● Written task:
Once you have read the listing, retype all of it exactly.

● Provided information:
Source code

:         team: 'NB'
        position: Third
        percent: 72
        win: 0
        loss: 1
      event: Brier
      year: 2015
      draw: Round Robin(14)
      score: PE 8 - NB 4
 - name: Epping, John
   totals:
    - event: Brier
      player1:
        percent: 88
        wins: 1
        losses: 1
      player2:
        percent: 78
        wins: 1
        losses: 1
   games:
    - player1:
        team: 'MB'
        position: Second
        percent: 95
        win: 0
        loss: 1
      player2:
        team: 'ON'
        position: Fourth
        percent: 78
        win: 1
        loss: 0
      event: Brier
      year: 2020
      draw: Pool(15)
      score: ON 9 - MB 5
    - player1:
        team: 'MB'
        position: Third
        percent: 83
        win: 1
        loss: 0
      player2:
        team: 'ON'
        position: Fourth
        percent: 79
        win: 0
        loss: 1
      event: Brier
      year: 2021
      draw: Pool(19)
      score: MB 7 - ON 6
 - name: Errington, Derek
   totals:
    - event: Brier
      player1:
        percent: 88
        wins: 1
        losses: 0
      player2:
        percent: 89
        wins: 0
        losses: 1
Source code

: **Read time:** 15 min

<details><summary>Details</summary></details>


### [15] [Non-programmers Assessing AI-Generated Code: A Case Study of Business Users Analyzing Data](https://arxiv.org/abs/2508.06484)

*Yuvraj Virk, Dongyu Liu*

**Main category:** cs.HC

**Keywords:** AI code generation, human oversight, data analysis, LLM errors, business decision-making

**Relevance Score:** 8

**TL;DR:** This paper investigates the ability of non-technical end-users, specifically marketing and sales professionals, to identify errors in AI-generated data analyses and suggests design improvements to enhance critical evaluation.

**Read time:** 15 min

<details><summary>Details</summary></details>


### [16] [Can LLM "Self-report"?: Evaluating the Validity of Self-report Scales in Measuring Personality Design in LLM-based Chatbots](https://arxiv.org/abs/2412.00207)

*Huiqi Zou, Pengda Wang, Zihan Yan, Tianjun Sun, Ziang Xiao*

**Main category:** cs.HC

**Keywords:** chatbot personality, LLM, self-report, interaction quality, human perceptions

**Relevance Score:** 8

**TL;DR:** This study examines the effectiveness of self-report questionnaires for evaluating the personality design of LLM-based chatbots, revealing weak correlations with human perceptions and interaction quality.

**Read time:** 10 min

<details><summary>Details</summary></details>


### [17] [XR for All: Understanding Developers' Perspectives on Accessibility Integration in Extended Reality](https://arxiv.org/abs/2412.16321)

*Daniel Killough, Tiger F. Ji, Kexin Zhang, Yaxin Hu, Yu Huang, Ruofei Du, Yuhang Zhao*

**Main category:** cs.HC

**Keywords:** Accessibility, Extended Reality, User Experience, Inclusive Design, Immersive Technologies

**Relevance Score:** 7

● Solution to the exercise:
Source code

:         team: 'NB'
        position: Third
        percent: 72
        win: 0
        loss: 1
      event: Brier
      year: 2015
      draw: Round Robin(14)
      score: PE 8 - NB 4
 - name: Epping, John
   totals:
    - event: Brier
      player1:
        percent: 88
        wins: 1
        losses: 1
      player2:
        percent: 78
        wins: 1
        losses: 1
   games:
    - player1:
        team: 'MB'
        position: Second
        percent: 95
        win: 0
        loss: 1
      player2:
        team: 'ON'
        position: Fourth
        percent: 78
        win: 1
        loss: 0
      event: Brier
      year: 2020
      draw: Pool(15)
      score: ON 9 - MB 5
    - player1:
        team: 'MB'
        position: Third
        percent: 83
        win: 1
        loss: 0
      player2:
        team: 'ON'
        position: Fourth
        percent: 79
        win: 0
        loss: 1
      event: Brier
      year: 2021
      draw: Pool(19)
      score: MB 7 - ON 6
 - name: Errington, Derek
   totals:
    - event: Brier
      player1:
        percent: 88
        wins: 1
        losses: 0
      player2:
        percent: 89
        wins: 0
        losses: 1
Source code

: **Read time:** 15 min

<details><summary>Details</summary></details>


### [15] [Non-programmers Assessing AI-Generated Code: A Case Study of Business Users Analyzing Data](https://arxiv.org/abs/2508.06484)

*Yuvraj Virk, Dongyu Liu*

**Main category:** cs.HC

**Keywords:** AI code generation, human oversight, data analysis, LLM errors, business decision-making

**Relevance Score:** 8

**TL;DR:** This paper investigates the ability of non-technical end-users, specifically marketing and sales professionals, to identify errors in AI-generated data analyses and suggests design improvements to enhance critical evaluation.

**Read time:** 15 min

<details><summary>Details</summary></details>


### [16] [Can LLM "Self-report"?: Evaluating the Validity of Self-report Scales in Measuring Personality Design in LLM-based Chatbots](https://arxiv.org/abs/2412.00207)

*Huiqi Zou, Pengda Wang, Zihan Yan, Tianjun Sun, Ziang Xiao*

**Main category:** cs.HC

**Keywords:** chatbot personality, LLM, self-report, interaction quality, human perceptions

**Relevance Score:** 8

**TL;DR:** This study examines the effectiveness of self-report questionnaires for evaluating the personality design of LLM-based chatbots, revealing weak correlations with human perceptions and interaction quality.

**Read time:** 10 min

<details><summary>Details</summary></details>


### [17] [XR for All: Understanding Developers' Perspectives on Accessibility Integration in Extended Reality](https://arxiv.org/abs/2412.16321)

*Daniel Killough, Tiger F. Ji, Kexin Zhang, Yaxin Hu, Yu Huang, Ruofei Du, Yuhang Zhao*

**Main category:** cs.HC

**Keywords:** Accessibility, Extended Reality, User Experience, Inclusive Design, Immersive Technologies

**Relevance Score:** 7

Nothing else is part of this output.